If you find persuasive the analogy of the U.S. economy to family finance, then experts say your family, right now, has to cut its bills by 70 percent. Or get a huge pay raise, enough to raise family income by two-thirds. Then, you can survive, for a while, without borrowing.
Of course, our national economy does not operate at all like family finances. Upon that all economists agree. The analogy is purely a political device, typically used for selfaggrandizing political purposes.
The consequences of a default on our nation’s obligations will be catastrophic, according to universal consensus of knowledgeable, responsible and objective observers.
If you are philosophically opposed to tax increases, think about this: a default will, among its many dire consequences, operate to impose upon every citizen a large indirect tax. This will be one ripple effect of the higher interest rates that the government will have to pay to rollover its existing debt. That consequence of default will fall hard upon the middle class, many of whom are extremely vulnerable to interest rate increases.

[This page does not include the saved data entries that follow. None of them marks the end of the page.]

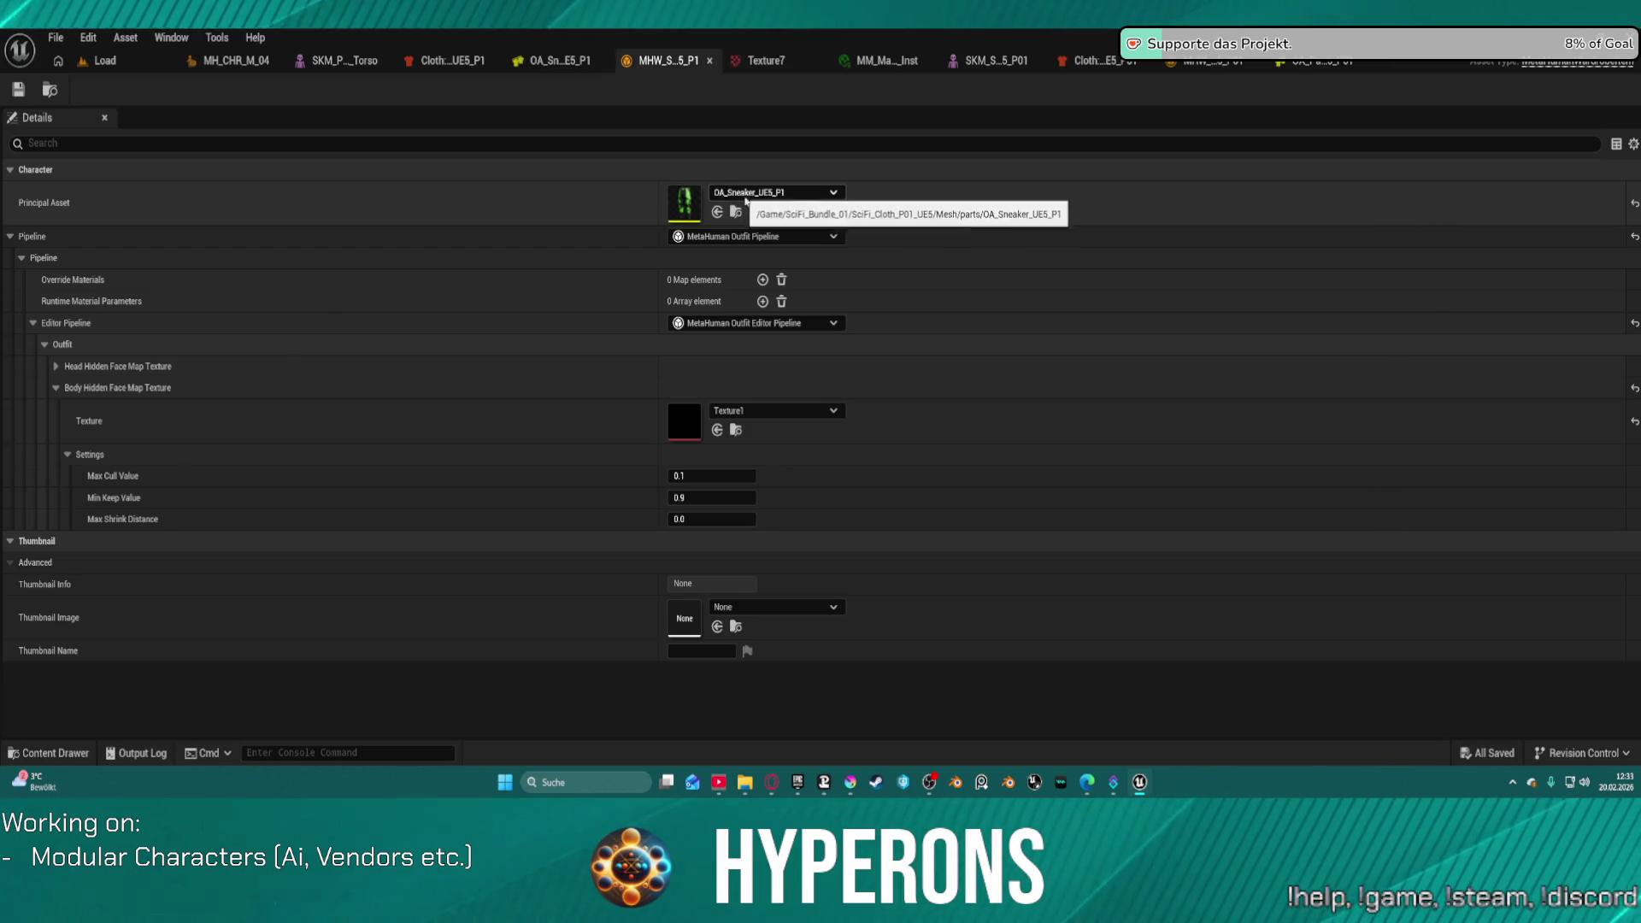
Step: Open OA_Sneaker_UE5_P1 from MHW_Sneaker_UE5_P1's Principal Asset, then its source cloth asset
double_click(682, 213)
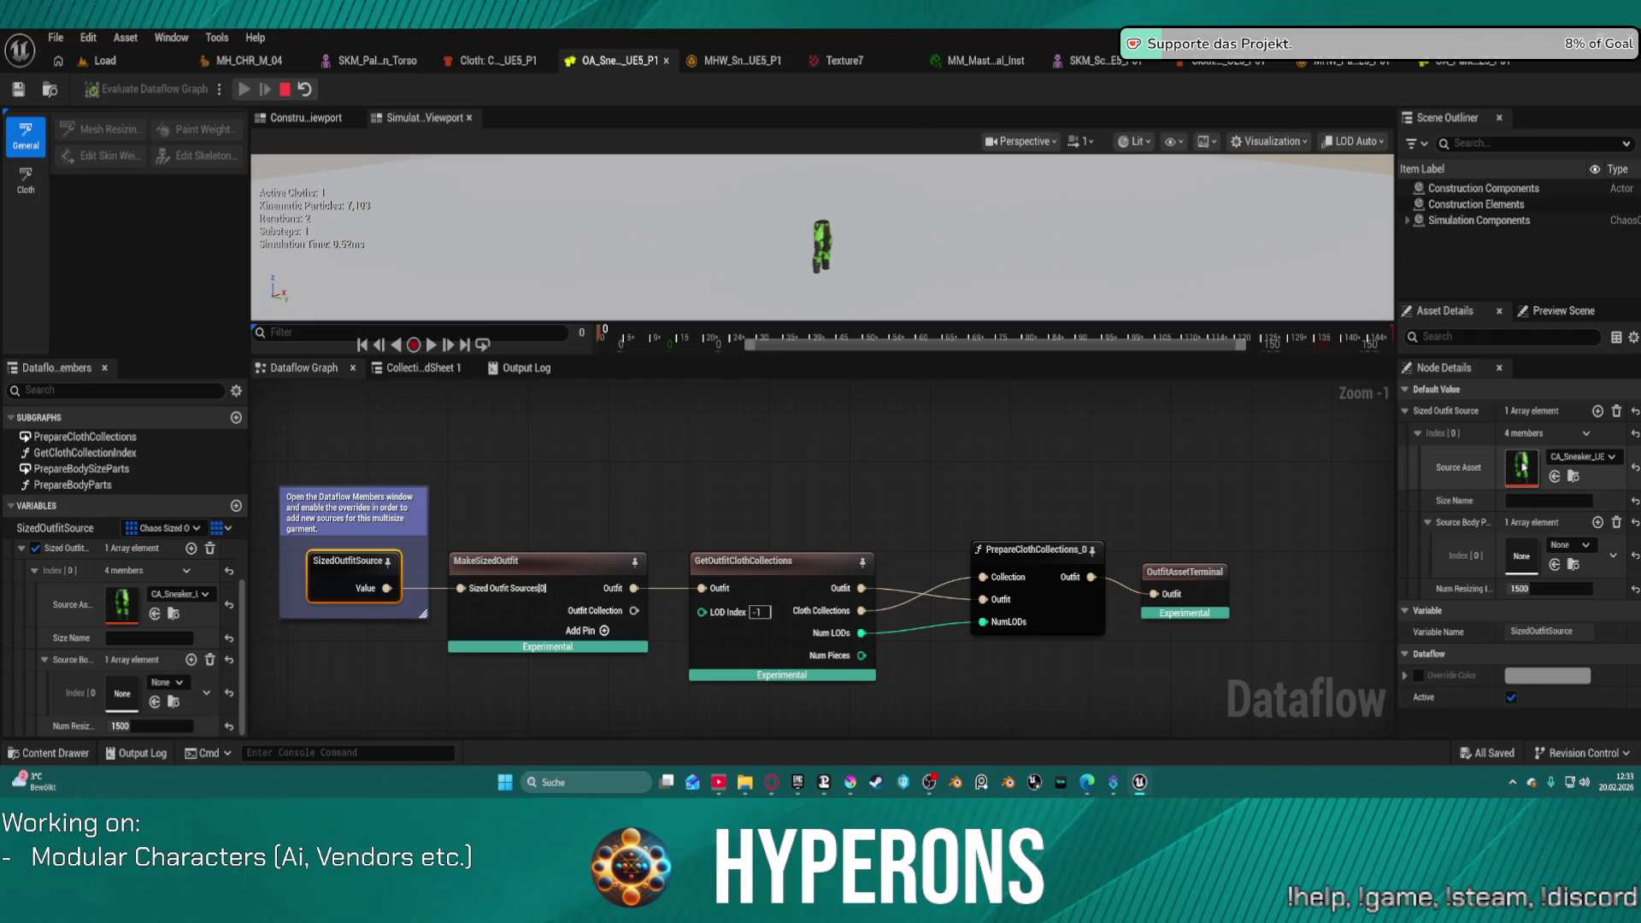
double_click(1521, 467)
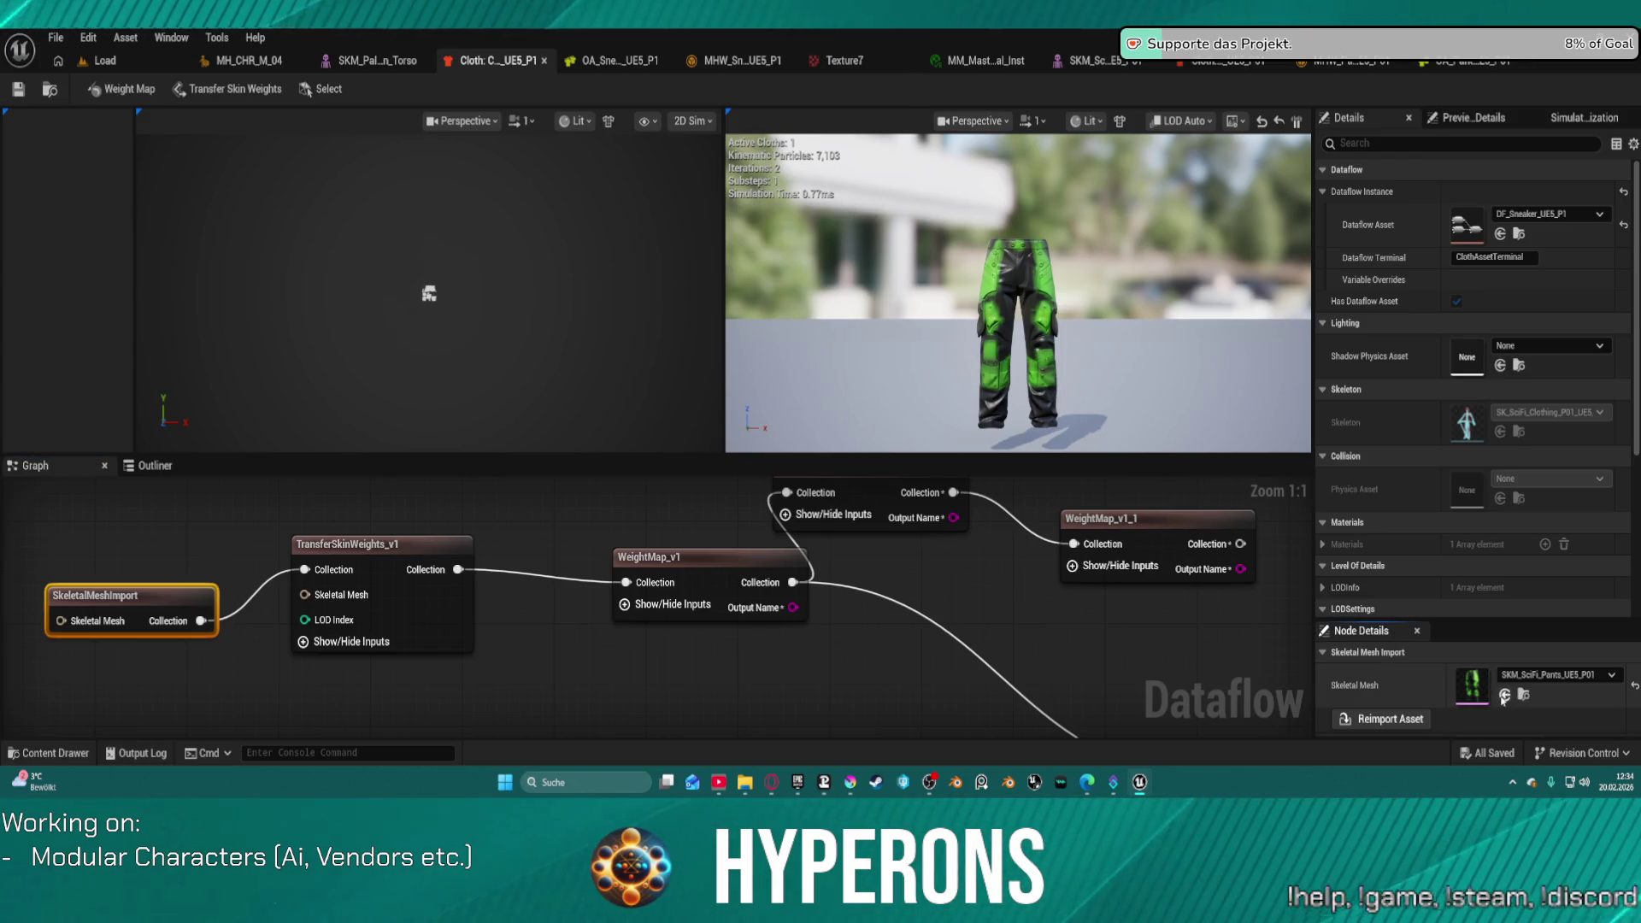
Step: Set the sneaker cloth asset's Skeletal Mesh Import to SKM_SciFi_Sneaker_UE5_P01 and save it
left_click(1503, 696)
left_click(1361, 721)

At the same time, the blow dealt to our economy by default will extend the recession, and cause a further decline in the value of principal asset of most American families, their home.
A perfect storm!
Let’s hope that in times to come, we, as a country, don’t have to look back in profound regret that the “grand bargain” [four trillion in cuts] now being proposed was cavalierly rejected for narrow and short-term political purposes.